Recorremos novamente ao querido Alexandre, da Toca do vinil, que nos vendeu um amplificador completo e excelente. Substituímos o par enorme de caixas JBL por um menor, que era do meu som, e tem uma qualidade fantástica. Hoje temos equipamento suficiente para extrair o melhor do som de um vinil. E olha que nem exploramos tanto, por conta do espaço e da dimensão do barulho. Quando começamos nem passava pela nossa cabeça chegar nesse nível. Com o passar do tempo a exigência cresceu e começamos a querer sempre o melhor, quando possível, claro.
Dia desses eu estava olhando o Instagram, e me deparei com um perfil específico de vendas de discos de vinil sugestivamente chamado Vinil Vendas. Já tinha visto antes, mas como não queria entrar em tentação deixei passar. Nesse dia vi alguns discos do meu interesse com preços convidativos.
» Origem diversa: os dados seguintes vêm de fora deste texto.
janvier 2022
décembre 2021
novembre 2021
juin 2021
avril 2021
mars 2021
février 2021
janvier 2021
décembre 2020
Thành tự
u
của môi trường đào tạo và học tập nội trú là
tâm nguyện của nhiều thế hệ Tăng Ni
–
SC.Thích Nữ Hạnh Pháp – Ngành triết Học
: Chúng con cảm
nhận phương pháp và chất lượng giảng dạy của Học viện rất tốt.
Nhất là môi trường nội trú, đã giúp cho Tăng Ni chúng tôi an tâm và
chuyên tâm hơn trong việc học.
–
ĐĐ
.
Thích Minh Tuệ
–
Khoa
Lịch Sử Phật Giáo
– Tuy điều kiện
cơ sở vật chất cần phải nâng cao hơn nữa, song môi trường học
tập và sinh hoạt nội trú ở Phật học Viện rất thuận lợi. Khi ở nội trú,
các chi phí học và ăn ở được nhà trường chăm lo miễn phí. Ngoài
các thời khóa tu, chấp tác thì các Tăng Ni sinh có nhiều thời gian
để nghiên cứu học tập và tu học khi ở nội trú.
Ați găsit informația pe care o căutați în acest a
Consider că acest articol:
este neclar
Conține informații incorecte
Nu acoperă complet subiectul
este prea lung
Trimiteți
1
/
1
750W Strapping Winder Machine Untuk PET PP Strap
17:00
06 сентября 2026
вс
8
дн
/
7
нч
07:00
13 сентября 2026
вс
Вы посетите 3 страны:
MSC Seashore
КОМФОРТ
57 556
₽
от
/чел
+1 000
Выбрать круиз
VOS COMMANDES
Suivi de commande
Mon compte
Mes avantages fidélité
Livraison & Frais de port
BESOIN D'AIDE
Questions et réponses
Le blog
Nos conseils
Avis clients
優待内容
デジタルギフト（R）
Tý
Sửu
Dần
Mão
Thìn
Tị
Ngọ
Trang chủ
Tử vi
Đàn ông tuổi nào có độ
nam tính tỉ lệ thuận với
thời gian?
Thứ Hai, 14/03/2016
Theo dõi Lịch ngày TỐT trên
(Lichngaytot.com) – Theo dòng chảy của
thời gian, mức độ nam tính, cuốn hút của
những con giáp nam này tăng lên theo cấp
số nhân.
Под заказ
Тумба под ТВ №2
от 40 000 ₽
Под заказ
Mostrei para Milena, ela achou interessante também, e não falou mais nada. Fiquei com aqueles discos martelando na cabeça. No dia seguinte, o perfil repostou os discos em promoção. Não hesitei, entrei em contato e pedi para separar alguns para mim. Isso foi numa sexta, combinei de passar na segunda-feira para pegar os vinis.
Quando a pessoa me passou a localização, tive a sensação de que já conhecia o lugar. Aquilo ficou me intrigando, mas deixei quieto. No dia combinado saí para buscar. Quanto mais me aproximava, mais pressentia que já estivera ali. Bingo! Era exatamente a casa do Jorge, de quem falei lá no início. Uma jovem chamada Esther trouxe os vinis. Falei para ela que já estivera ali, que comprei alguns discos de um senhor. Ela me disse que era seu pai e que agora ela era a responsável pelo acervo. Me falou que ele havia falecido no fim de 2019. Conversamos um pouco, falei sobre os discos que comprei e também sobre os detalhes e cuidados que seu pai tinha ao embalar os vinis enquanto observava cuidadosamente a embalagem dos discos que havia comprado.
Atualmente temos um acervo considerável de vinis e queremos aumentar. Ouvimos tudo que compramos, não queremos colecionar apenas para empilhar prateleira. Faz algum tempo que paramos de comprar da forma como comprávamos, por conta do valor alto cobrado no mercado e, porque temos alguns compromissos prioritários também.
Costumamos dizer que ouvir disco de vinil é uma experiência única. Não é apenas colocar para tocar e deixar rolar mas também permitir que o som penetre no ambiente a na alma. Nem se trata da questão de que o som do vinil é bem melhor. Não gosto de entrar nesse embate a respeito da superioridade do som do vinil em relação as outras mídias. É questão de amor pela música, da paixão ao ouvir as músicas de determinado artista, pelo prazer de explorar a capa do disco e por tudo o que aquilo representa.